Strikingly, Loqs was also reported to affect siRNA-mediated silencing by an artificially introduced inverted-repeat (IR) transgene targeting the white gene (3). Following the discovery of endogenous siRNAs, the restriction of Loqs to the miRNA pathway was again challenged: Loqs was required for generation of siRNAs derived from endogenous hairpin RNAs, termed structured loci (7,8). However, these hairpins were only partially base-paired (similar to the shorter pre-miRNAs), in contrast to the completely base-paired white-IR transgene (9). It was proposed that Dcr-2 partners with Loqs to generate siRNAs from structured loci, with no dependence on R2D2 (7,8).

Marques et al., in their recent Nature Structural and Molecular Biology paper, followed up on these controversial observations by detailed analysis of the involvement of either R2D2 or Loqs on biogenesis and function of siRNAs derived from different sources (10). High-depth sequencing from loqs mutants confirmed, that the production of miRNAs as well as siRNAs derived from an inverted-repeat transgene requires Loqs. R2D2, however, was only required for normal accumulation of siRNAs, but not miRNAs. They also observed a stronger dependence on Loqs relative to R2D2 for in vitro and in vivo processing of long dsRNA precursors. Moreover, r2d2 mutants failed to assemble a siRNA duplex into an Argonaute complex in vitro, however complex assembly was functional though severely deprived in loqs mutants. Therefore, the authors suggest that the two dsRNA binding proteins act sequentially in the RNAi pathway: Loqs is required along with Dcr-2 for producing siRNAs from dsRNA, whereas R2D2 partners with Dcr-2 to load siRNA duplexes into Ago2.

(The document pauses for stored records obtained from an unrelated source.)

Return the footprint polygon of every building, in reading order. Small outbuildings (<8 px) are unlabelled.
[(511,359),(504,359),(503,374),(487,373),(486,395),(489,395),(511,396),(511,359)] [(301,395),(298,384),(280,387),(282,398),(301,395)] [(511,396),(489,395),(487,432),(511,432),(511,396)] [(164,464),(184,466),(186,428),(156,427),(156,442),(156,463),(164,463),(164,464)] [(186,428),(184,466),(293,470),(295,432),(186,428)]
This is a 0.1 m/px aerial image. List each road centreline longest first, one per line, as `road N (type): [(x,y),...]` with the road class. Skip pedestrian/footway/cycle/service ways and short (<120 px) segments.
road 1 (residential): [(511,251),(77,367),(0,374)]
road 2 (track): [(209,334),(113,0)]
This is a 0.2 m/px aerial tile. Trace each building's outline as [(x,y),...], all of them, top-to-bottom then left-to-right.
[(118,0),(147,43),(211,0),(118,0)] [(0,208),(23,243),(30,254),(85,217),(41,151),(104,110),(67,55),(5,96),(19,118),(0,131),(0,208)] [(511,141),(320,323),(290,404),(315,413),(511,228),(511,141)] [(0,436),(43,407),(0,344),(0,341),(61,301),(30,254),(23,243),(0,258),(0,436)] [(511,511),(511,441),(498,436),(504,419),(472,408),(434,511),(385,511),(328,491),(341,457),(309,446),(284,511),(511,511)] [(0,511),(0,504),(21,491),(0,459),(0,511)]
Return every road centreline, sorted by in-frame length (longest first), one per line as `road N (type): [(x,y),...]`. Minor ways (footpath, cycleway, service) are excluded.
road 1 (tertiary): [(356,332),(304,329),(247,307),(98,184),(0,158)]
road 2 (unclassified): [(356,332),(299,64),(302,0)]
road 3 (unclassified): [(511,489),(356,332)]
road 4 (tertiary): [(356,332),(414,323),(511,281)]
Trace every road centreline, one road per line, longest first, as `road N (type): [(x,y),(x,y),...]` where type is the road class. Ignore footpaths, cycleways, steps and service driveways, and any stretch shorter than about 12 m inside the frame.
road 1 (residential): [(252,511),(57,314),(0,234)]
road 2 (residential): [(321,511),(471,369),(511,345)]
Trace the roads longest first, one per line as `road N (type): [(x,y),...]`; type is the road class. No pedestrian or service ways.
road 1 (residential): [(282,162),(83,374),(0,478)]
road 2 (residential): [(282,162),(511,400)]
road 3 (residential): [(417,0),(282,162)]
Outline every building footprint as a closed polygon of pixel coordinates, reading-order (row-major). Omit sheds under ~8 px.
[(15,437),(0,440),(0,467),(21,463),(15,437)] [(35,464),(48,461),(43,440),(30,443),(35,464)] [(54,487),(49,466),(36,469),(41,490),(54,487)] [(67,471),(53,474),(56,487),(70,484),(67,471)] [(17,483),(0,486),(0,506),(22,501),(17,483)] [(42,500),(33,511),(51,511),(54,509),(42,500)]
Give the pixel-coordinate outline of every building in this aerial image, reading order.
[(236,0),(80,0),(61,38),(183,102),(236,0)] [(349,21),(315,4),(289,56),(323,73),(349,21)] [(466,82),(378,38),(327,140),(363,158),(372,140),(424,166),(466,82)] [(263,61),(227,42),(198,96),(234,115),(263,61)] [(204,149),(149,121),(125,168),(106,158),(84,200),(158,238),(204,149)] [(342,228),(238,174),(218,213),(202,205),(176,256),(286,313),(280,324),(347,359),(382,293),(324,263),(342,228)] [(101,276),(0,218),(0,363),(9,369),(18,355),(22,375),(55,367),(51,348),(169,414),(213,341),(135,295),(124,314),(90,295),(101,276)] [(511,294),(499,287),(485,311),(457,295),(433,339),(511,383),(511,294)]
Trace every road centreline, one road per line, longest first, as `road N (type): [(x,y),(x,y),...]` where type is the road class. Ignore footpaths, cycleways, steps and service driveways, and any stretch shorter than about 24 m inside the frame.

To further corroborate their conclusion, they show similar results for endogenous siRNAs. Interestingly, they report a dependency for Loqs not only for structured loci-derived siRNAs, confirming previous results (7,8), but also transposons-derived siRNAs. Remarkably, silencing of target mRNAs by endogenous siRNAs is dependent on R2D2, in contrast to previous results observed in S2 cells (7).

Although the disruption of the siRNA pathway in loqs mutants is cogent, the final approval of a hierarchical role for Loqs and R2D2 requires further analysis of Dcr-2-mediated processing using kinetic rather than endpoint assays, possibly in a minimal, reconstituted system. Finally, the effect of loqs mutation on the siRNA pathway could be an indirect effect, even more so, since a physical association between Loqs and Dcr-2 could not be shown.

Megha Ghildiyal and Stefan L. Ameres

References:

1.   Ghildiyal, M. & Zamore, P. D. Small silencing RNAs: an expanding universe. Nat Rev Genet 10, 94-108 (2009).

2.   Lee, Y. S. et al. Distinct roles for Drosophila Dicer-1 and Dicer-2 in the siRNA/miRNA silencing pathways. Cell 117, 69-81 (2004).

3.   Förstemann, K. et al. Normal microRNA maturation and germ-line stem cell maintenance requires Loquacious, a double-stranded RNA-binding domain protein. PLoS Biol 3, e236 (2005).

4.   Saito, K., Ishizuka, A., Siomi, H. & Siomi, M. C. Processing of pre-microRNAs by the Dicer-1-Loquacious complex in Drosophila cells. PLoS Biol 3, e235 (2005).

5.   Jiang, F. et al. Dicer-1 and R3D1-L catalyze microRNA maturation in Drosophila. Genes Dev 19, 1674-1679 (2005).

6.   Liu, Q. et al. R2D2, a Bridge Between the Initiation and Effector Steps of the Drosophila RNAi Pathway. Science 301, 1921-1925 (2003).

7.   Czech, B. et al. An endogenous small interfering RNA pathway in Drosophila. Nature 453, 798-802 (2008).

8.   Okamura, K. et al. The Drosophila hairpin RNA pathway generates endogenous short interfering RNAs. Nature 453, 803-806 (2008).

9.   Lee, Y. S. & Carthew, R. W. Making a better RNAi vector for Drosophila: use of intron spacers. Methods 30, 322-329 (2003).

10.   Marques, J. T. et al. Loqs and R2D2 act sequentially in the siRNA pathway in Drosophila. Nature Structural & Molecular Biology (2009).